═══ Task input ═══

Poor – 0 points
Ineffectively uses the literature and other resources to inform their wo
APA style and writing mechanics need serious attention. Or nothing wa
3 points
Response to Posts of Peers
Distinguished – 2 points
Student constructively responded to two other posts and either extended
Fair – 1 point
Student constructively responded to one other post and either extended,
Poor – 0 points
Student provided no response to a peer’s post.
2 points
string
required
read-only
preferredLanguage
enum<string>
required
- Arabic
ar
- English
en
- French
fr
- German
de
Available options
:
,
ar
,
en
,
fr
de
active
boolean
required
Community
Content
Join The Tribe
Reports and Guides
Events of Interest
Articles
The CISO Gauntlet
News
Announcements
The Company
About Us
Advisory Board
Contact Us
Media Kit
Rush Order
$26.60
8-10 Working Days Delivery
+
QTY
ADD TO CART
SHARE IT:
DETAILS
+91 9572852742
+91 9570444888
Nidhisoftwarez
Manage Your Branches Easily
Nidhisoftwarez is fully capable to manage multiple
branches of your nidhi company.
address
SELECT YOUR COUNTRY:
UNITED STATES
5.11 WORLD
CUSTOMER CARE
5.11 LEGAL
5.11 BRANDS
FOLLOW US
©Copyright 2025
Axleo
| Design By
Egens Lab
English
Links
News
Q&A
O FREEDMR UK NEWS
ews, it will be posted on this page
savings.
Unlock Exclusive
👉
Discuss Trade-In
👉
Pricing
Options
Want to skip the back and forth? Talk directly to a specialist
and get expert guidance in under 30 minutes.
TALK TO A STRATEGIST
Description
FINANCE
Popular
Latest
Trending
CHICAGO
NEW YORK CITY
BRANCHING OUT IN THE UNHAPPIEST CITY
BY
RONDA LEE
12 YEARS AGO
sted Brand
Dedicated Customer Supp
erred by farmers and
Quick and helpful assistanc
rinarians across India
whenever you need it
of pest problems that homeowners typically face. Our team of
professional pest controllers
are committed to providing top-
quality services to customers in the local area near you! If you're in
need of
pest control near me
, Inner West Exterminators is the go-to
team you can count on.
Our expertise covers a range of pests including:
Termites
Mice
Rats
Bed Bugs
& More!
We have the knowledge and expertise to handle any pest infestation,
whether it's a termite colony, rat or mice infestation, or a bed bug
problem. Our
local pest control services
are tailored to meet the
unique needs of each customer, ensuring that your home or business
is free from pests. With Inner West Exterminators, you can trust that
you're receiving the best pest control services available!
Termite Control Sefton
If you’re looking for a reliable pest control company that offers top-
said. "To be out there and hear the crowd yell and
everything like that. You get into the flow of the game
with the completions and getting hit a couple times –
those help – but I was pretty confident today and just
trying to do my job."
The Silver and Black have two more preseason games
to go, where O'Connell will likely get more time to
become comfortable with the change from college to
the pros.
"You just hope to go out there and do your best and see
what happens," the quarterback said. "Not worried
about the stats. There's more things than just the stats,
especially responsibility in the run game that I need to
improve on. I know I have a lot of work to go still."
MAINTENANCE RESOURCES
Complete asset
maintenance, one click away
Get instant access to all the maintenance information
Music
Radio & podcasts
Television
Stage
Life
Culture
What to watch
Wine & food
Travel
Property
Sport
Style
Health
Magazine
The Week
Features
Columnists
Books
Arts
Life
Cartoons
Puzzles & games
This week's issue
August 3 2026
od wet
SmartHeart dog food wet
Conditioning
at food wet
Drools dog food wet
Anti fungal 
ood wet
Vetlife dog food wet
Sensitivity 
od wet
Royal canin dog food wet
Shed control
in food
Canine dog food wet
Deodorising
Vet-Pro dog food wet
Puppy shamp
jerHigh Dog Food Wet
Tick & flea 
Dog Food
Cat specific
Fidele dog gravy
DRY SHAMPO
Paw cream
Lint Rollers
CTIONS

═══

# Problem statement
Please output an exact copy of the lines above, from the opening line of the data down to the line that contains "Student constructively responded to two".

# Completed task
Poor – 0 points
Ineffectively uses the literature and other resources to inform their wo
APA style and writing mechanics need serious attention. Or nothing wa
3 points
Response to Posts of Peers
Distinguished – 2 points
Student constructively responded to two other posts and either extended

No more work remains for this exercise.